Dans la métropole toulousaine, le choix a été fait de mettre en place une tarification saisonnière à compter du 1er juin prochain. Il s’agit d’une évolution importante qui pourrait avoir un impact fort sur les usagers de l’eau mais sa mise en œuvre dès le mois de juin est précipitée. Cette mesure n’a fait l’objet de discussions ni avec les communes et leurs élus, ni avec les habitants et les usagers de l’eau. L’impact économique sur la Métropole et sur les habitantes et habitants, via les mécanismes de compensation bénéficiant au délégataire n’est pas maitrisé. Pourtant, la gestion de l’eau est un enjeu crucial pour notre avenir et mérite de faire l’objet d’un vrai débat démocratique. En effet, le sujet ne saurait être résumé au constat que la ressource se raréfie l’été, ce qui justifierait une régulation de la demande par les prix. Les usages de l’eau doivent être distingués et priorisés, certains usages doivent être sanctuarisés tandis que d’autres doivent être pénalisés et ce, en toutes saisons. Par ailleurs, la préservation de la ressource en eau ne saurait se résumer à une politique tarifaire : d’autres leviers doivent être mobilisés pour inciter aux changements durables de comportements. 

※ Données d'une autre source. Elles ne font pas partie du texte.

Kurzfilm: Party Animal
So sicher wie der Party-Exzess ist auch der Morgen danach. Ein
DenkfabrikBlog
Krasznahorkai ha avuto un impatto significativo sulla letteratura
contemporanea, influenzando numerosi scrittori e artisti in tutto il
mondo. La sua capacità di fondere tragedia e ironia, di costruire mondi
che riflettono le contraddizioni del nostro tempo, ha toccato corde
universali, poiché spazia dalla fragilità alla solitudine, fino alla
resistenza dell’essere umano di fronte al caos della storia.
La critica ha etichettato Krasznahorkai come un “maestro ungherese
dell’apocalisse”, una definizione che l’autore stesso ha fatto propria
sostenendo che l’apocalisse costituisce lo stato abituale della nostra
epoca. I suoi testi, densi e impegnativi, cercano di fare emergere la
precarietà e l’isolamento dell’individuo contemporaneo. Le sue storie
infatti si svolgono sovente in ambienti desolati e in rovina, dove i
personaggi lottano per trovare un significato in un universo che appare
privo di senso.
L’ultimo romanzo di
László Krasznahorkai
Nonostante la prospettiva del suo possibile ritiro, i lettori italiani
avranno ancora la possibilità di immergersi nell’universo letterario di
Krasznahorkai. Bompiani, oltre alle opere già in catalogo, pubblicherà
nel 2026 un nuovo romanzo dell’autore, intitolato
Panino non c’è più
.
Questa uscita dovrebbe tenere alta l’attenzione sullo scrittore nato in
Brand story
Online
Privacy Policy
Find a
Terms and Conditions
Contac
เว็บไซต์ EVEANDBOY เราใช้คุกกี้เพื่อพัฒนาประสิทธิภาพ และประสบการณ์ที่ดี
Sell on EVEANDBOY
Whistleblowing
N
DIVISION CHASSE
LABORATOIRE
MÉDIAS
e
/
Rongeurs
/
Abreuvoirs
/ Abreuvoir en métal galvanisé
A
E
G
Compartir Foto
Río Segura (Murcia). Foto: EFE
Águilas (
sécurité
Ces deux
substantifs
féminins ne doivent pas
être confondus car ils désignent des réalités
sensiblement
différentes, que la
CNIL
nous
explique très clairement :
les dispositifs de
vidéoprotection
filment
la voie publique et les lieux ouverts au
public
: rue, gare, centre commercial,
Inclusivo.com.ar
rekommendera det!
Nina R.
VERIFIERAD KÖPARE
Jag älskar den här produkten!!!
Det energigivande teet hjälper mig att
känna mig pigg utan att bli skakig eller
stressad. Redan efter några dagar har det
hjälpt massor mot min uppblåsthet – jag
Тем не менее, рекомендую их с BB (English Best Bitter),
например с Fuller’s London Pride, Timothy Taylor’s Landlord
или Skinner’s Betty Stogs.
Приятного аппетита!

Une politique efficace d’incitation à la sobriété dans les usages de l’eau, notamment s’agissant des usages superflus tels que l’arrosage de pelouses, le remplissage de piscines individuelles ou encore le nettoyage de véhicules, doit logiquement conduire à une baisse concrète des volumes d’eau consommés annuellement. Dès lors que la préservation de la ressource est l’objectif recherché, il s’agit de l’assumer et de le porter politiquement. Le contexte d’aggravation des impacts du changement climatique et de menaces sur notre ressource en eau justifie largement cet objectif. Aussi, il est normal que le service public de l’eau et de l’assainissement s’adapte en conséquence et que les délégataires contribuent à cet effort partagé de sobriété, y compris sur le plan financier.  

Par conséquent : 

Article 1

Le Conseil de Toulouse Métropole s’engage à reporter l’application de la tarification saisonnière au 1er janvier 2025. Ce délai sera mis à profit pour communiquer une analyse détaillée des consommations mensuelles par typologie d’usager, pour mener une concertation de qualité avec l’ensemble des élus locaux, les habitants et tous les usagers de l’eau, afin d’apporter aux parties prenantes tous les éléments d’information utiles et d’aboutir à une vision partagée de la gestion de la ressource. 

Article 2

Le Conseil de Toulouse Métropole s’engage à étudier la faisabilité technique (ex : compteurs ou sous-compteurs individuels) et financière de la mise en place de la tarification progressive, en octroyant la gratuité pour les premiers m3 d’eau dits « vitaux » et en pénalisant fortement les consommations superflues.  

Article 3

Le Conseil de Toulouse Métropole s’oppose à toute compensation financière en cas de baisse de la consommation d’eau qui impacterait négativement les résultats financiers des délégataires du service public de l’eau et de l’assainissement, y compris dans le cas où celle-ci serait imputable aux politiques tarifaires visant la sobriété.